Einde inhoudsopgave
Douane- en Accijnswet BES
Artikel 4.34
Geldend
Geldend vanaf 01-01-2013
- Bronpublicatie:
20-12-2012, Stb. 2012, 669 (uitgifte: 27-12-2012, kamerstukken: 33403)
- Inwerkingtreding
01-01-2013
- Bronpublicatie inwerkingtreding:
20-12-2012, Stb. 2012, 669 (uitgifte: 27-12-2012, kamerstukken: 33403)

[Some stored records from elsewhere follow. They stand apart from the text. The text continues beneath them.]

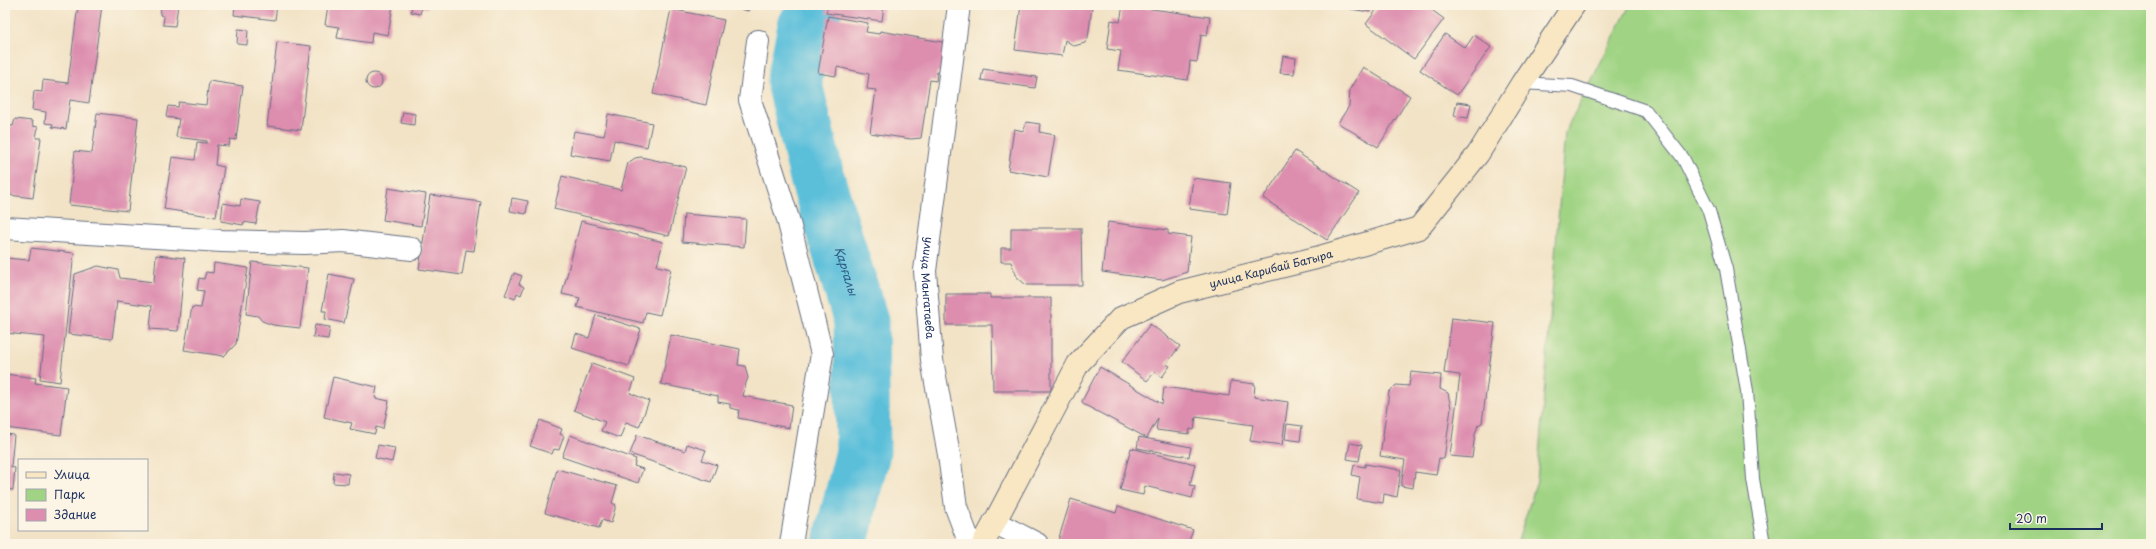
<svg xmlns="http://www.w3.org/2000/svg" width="2156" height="549" viewBox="0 0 2156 549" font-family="'Playpen Sans',sans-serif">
  <rect width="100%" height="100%" fill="#fcf5e5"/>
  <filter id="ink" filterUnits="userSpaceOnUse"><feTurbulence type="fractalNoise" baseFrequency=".025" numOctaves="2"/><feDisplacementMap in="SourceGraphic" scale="8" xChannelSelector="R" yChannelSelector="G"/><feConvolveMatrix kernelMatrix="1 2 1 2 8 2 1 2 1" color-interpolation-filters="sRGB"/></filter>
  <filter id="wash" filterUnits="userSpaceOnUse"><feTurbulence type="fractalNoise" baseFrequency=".012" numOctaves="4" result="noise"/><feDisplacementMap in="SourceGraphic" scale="16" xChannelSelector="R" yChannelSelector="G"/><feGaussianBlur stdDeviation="0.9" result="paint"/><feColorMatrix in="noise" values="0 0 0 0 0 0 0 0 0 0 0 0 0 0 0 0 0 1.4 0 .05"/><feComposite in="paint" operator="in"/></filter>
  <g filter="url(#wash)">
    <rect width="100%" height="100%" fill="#f2e3c6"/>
    <!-- green -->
    <polygon fill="#a0d484" stroke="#5e8271" points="1630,5 2151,5 2151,544 1517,544 1537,481 1565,132"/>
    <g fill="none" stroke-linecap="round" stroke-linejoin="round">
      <!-- river -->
      <path stroke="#5cbfda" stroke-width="55" id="s1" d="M816,5L805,27L794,81L818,181L861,321L863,452L840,544"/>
    </g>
    <g id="blocks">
      <!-- building -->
      <g fill="#dd8dae">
        <polygon points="78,5 102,5 89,103 70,100 66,129 52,127 53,124 45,123 46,112 32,110 34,91 42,92 43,80 68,83"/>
        <polygon points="161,5 178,5 175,26 163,25 164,16 160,15"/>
        <polygon points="235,5 277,5 275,20 234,15"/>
        <polygon points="328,5 393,5 388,35 372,32 371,43 337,38 339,27 325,25"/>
        <polygon points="412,5 428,5 427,8 422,7 420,14 411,12"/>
        <polygon points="737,5 750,5 748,11 736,8"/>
        <polygon points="828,5 884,5 882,21 826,13"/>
        <polygon points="1021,5 1075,5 1092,7 1088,38 1085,43 1074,46 1065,40 1062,56 1015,50"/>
        <polygon points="1123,5 1210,17 1207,36 1201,35 1197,62 1190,61 1188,80 1118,70 1121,51 1107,49 1111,20 1120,22"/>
        <polygon points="1350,5 1371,5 1370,12 1350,9"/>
        <polygon points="1380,5 1425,5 1444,19 1414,59 1366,24"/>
        <polygon points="671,9 724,20 706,105 653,94"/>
        <polygon points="828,16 868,23 866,32 879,34 880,31 948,43 943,73 937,72 936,81 930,80 921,138 911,139 870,133 876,90 867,89 869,74 837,67 836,76 818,73"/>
        <polygon points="238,29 248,30 247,45 237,44"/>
        <polygon points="1445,34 1465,48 1474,35 1491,47 1457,95 1420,70"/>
        <polygon points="277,42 311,46 301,130 267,126"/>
        <polygon points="1283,56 1296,58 1294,74 1280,73"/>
        <polygon points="1363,67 1410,96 1378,147 1338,123 1349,106 1350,89"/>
        <polygon points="983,69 1037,77 1035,88 981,80"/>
        <circle cx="374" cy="81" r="8"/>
        <polygon points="209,81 243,86 236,140 230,139 229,146 217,145 215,165 224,167 216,217 164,209 172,157 195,160 197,142 207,143 207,141 176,137 179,119 166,117 168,106 178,107 179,102 206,105"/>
        <polygon points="1457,102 1471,104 1468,118 1454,116"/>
        <polygon points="403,112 415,114 414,125 401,123"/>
        <polygon points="97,113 138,118 128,211 69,205 75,151 92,153"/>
        <polygon points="608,114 652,123 647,147 614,140 610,161 570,154 574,131 604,136"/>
        <polygon points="15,119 32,121 33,126 38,127 36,138 41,138 33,198 9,195 8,201 5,201 5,125 13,126"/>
        <polygon points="1026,122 1040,124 1039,132 1055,135 1048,177 1008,170 1014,129 1024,131"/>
        <polygon points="1295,151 1359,193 1327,240 1263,198"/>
        <polygon points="641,157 686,167 669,236 554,209 562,176 621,190 628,163 635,158"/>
        <polygon points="1193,178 1231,183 1227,214 1189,209"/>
        <polygon points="388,188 426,194 421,226 383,220"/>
        <polygon points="430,195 481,202 474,251 466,250 462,275 419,269"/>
        <polygon points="512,198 528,201 526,214 510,211"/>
        <polygon points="241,199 260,202 256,224 244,222 243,225 221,221 223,203 240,206"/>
        <polygon points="684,214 746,219 744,247 682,242"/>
        <polygon points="581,221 663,242 657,266 671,269 660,315 646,312 643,323 577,307 580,298 562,294"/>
        <polygon points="1108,222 1168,230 1168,234 1191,237 1187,272 1162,280 1102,272"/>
        <polygon points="1011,228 1081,228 1082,285 1026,285 1017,277 1011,262 1001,262 1001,248 1011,248"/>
        <polygon points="31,248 74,253 60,382 40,379 45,337 5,333 5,258 29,260"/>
        <polygon points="156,255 185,258 178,331 150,329 152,306 117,301 112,339 68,334 75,274 98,266 118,270 120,278 154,282"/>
        <polygon points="252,262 308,268 300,328 273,325 262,321 258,316 246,314"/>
        <polygon points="214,263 248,268 236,344 224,356 184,350 192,307 201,308 204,291 197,290 199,278 204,279 206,272 213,273"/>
        <polygon points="514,273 522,276 519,284 524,287 521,295 517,293 515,299 505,295"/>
        <polygon points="329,274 354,279 344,323 325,319 326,311 322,311"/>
        <polygon points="946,294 990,294 990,298 1051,298 1051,391 993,391 992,325 946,325"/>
        <polygon points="596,315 641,329 629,366 572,348 576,334 589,338"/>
        <polygon points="1451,318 1495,323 1482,423 1478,425 1475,434 1472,458 1450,456 1460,375 1444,373"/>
        <polygon points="1150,324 1180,346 1166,364 1170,366 1162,377 1155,372 1147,381 1122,362"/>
        <polygon points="315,325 330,327 328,339 313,337"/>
        <polygon points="671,335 740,349 738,365 745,366 748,378 746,383 743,396 792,405 789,428 738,418 739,410 730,408 730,404 718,402 718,396 661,384"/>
        <polygon points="592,363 635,379 630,393 649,401 639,427 626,422 620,438 601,431 605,422 574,410"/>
        <polygon points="1100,367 1162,404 1164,387 1229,396 1231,381 1255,384 1254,397 1288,402 1282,445 1250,441 1253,425 1196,417 1194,430 1190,429 1189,434 1156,430 1158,418 1147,438 1083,404 1082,401"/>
        <polygon points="1411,372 1441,375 1440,389 1448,393 1451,408 1444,459 1439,458 1436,475 1415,472 1413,488 1401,486 1405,460 1380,456 1389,392 1396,385 1409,386"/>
        <polygon points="5,374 36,378 35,383 67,387 61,435 5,428"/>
        <polygon points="333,377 377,387 375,398 389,401 383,429 376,427 375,434 350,429 352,423 324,417"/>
        <polygon points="540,420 562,429 560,434 564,436 559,450 554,449 552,454 530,446"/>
        <polygon points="1287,424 1302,426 1300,441 1285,439"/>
        <polygon points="5,434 14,435 11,467 15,468 13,490 5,489"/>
        <polygon points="570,435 636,459 634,466 643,469 638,483 562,457"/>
        <polygon points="637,435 685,451 687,444 706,450 702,460 717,465 711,482 630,454"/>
        <polygon points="1139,437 1191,447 1189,457 1137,448"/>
        <polygon points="1350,443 1362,445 1359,461 1347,459"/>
        <polygon points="378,445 395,448 392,462 375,458"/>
        <polygon points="1131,448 1195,464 1190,485 1195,486 1192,498 1145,486 1143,495 1120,490"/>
        <polygon points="1365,464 1401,470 1397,497 1384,494 1383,503 1357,499 1360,477 1352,475 1354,465 1365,467"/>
        <polygon points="557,469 617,486 612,503 616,505 611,523 602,520 599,528 545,513"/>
        <polygon points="334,472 349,474 348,484 333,483"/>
        <polygon points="1071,499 1116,513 1118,506 1193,530 1188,544 1057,544"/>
      </g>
    </g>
  </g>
  <g filter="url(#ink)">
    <use href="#blocks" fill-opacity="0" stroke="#666e82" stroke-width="1"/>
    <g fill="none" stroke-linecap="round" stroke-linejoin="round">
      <!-- lane casing -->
      <g stroke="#666e82" stroke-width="14">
        <polyline id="lane" points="1522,83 1572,86 1646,111 1683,158 1709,211 1726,269 1747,391 1753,479 1764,544"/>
      </g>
      <!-- street casing -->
      <g stroke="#666e82" stroke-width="24">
        <g id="street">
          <path id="s2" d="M959,5L925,271L932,360L949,455L956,507L970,544"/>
          <polyline points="758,41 750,100 788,219 822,354 791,544"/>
          <polyline points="5,228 222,241 305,243 343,241 412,249"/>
          <polyline points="994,522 1037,544"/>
        </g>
      </g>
      <!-- secondary casing -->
      <g stroke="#666e82" stroke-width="24">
        <g id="secondary">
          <path id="s3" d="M983,544L1078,364L1121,318L1179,292L1316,258L1419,228L1478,154L1522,83L1574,5"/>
        </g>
      </g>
      <!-- lane -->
      <use href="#lane" stroke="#fff" stroke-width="12"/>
      <!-- street -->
      <use href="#street" stroke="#fff" stroke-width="22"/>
      <!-- secondary -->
      <use href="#secondary" stroke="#f9e7c3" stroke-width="22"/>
    </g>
  </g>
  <g text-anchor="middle" stroke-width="3" stroke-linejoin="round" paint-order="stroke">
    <!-- street labels -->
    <g font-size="11" fill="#1b2f5e" stroke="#fcf5e5">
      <text dy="4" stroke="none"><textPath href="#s3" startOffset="425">улица Карибай Батыра</textPath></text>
      <text dy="4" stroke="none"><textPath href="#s2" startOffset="285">улица Мангатаева</textPath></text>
    </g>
    <!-- water labels -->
    <g font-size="12" font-style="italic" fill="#2e5a83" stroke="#fcf5e5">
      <text dy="4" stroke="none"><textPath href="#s1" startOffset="277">Қарғалы</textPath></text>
    </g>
  </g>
  <!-- margin -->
  <rect width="2156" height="549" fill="none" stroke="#fcf5e5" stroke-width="20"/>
  <!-- legend -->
  <rect x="18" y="459" width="130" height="72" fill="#fcf5e5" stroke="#a2a6af"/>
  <rect x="26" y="472" width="20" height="6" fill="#f9e7c3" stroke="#a2a6af"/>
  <text x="54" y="479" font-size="12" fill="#1b2f5e">Улица</text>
  <rect x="26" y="489" width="20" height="12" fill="#a0d484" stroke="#a2a6af"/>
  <text x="54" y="499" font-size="12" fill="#1b2f5e">Парк</text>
  <rect x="26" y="509" width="20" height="12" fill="#dd8dae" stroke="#a2a6af"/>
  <text x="54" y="519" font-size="12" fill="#1b2f5e">Здание</text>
  <!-- scale -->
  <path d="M2010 523v6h92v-6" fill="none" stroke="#1b2f5e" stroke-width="2"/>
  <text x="2016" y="523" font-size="12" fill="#1b2f5e" stroke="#fcf5e5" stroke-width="3" paint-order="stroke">20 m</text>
</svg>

- Overige regelgevende instantie(s)
Ministerie van Binnenlandse Zaken en Koninkrijksrelaties
- Vakgebied(en)
Belastingen van lagere overheden (V)
Belastingrecht algemeen (V)
1.
De accijns wordt geheven van de vergunninghouder van de accijnsgoederenplaats.
2.
In afwijking in zoverre van het eerste lid wordt, in bij algemene maatregel van bestuur aan te wijzen gevallen en onder daarbij te stellen voorwaarden, de accijns van accijnsgoederen die zijn uitgeslagen uit een accijnsgoederenplaats in opdracht van een vergunninghouder van een andere accijnsgoederenplaats voor dezelfde soort accijnsgoederen, geheven van de vergunninghouder van die andere accijnsgoederenplaats.
3.
In afwijking in zoverre van het eerste lid wordt de accijns geheven:
- a.
bij toepassing van artikel 4.4, eerste lid, onderdeel b: van de vergunninghouder van de accijnsgoederenplaats dan wel in voorkomend geval van de vergunninghouder van het douane-entrepot of van het handels- en dienstenentrepot;
- b.
bij toepassing van artikel 4.4, eerste lid, onderdeel c: van degene die een accijnsgoed vervaardigt of heeft vervaardigd, of die een accijnsgoed voorhanden heeft of heeft gehad dat niet overeenkomstig de bepalingen van deze wet in de heffing is betrokken, dan wel van een ieder als bedoeld in artikel 4.45.